“That is perfectly certain,” said my uncle. “There’s not a moment to be lost. We must divide and search in different directions, unless we can get some clue as to where they have gone.”
“There’s only the one path out of the garden,” cried the landlord, leading the way. “It opens out into this back lane, which leads up to the stables. The other end of the lane goes out into the side road.”
The bright yellow glare from a stable lantern cut a ring suddenly from the darkness, and an ostler came lounging out of the yard.
“Who’s that?” cried the landlord.
“It’s me, master! Bill Shields.”
“How long have you been there, Bill?”
“Well, master, I’ve been in an’ out of the stables this hour back. We can’t pack in another ‘orse, and there’s no use tryin’. I daren’t ’ardly give them their feed, for, if they was to thicken out just ever so little—”
“See here, Bill. Be careful how you answer, for a mistake may cost you your place. Have you seen any one pass down the lane?”
“There was a feller in a rabbit-skin cap some time ago. ’E was loiterin’ about until I asked ’im what ’is business was, for I didn’t care about the looks of ’im, or the way that ‘e was peepin’ in at the windows. I turned the stable lantern on to ’im, but ’e ducked ‘is face, an’ I could only swear to ’is red ’ead.”
I cast a quick glance at my uncle, and I saw that the shadow had deepened upon his face.
“What became of him?” he asked.
“‘E slouched away, sir, an’ I saw the last of ’im.”
“You’ve seen no one else? You didn’t, for example, see a woman and a man pass down the lane together?”
“No, sir.”
“Or hear anything unusual?”
“Why, now that you mention it, sir, I did ‘ear somethin’; but on a night like this, when all these London blades are in the village—”
“What was it, then?” cried my uncle, impatiently.
“Well, sir, it was a kind of a cry out yonder as if some one ’ad got ‘imself into trouble. I thought, maybe, two sparks were fightin’, and I took no partic’lar notice.”
“Where did it come from?”
“From the side road, yonder.”
“Was it distant?”
“No, sir; I should say it didn’t come from more’n two hundred yards.”
“A single cry?”
“Well, it was a kind of screech, sir, and then I ’eard somebody drivin’ very ’ard down the road. I remember thinking that it was strange that any one should be driving away from Crawley on a great night like this.”

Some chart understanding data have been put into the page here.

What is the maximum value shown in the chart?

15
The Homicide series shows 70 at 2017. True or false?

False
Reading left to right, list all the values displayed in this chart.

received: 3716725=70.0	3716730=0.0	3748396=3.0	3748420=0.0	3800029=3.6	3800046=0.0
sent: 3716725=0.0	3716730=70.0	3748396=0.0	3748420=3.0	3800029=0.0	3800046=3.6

My uncle seized the lantern from the fellow’s hand, and we all trooped behind him down the lane. At the further end the road cut it across at right angles. Down this my uncle hastened, but his search was not a long one, for the glaring light fell suddenly upon something which brought a groan to my lips and a bitter curse to those of Jem Belcher. Along the white surface of the dusty highway there was drawn a long smear of crimson, while beside this ominous stain there lay a murderous little pocket-bludgeon, such as Warr had described in the morning.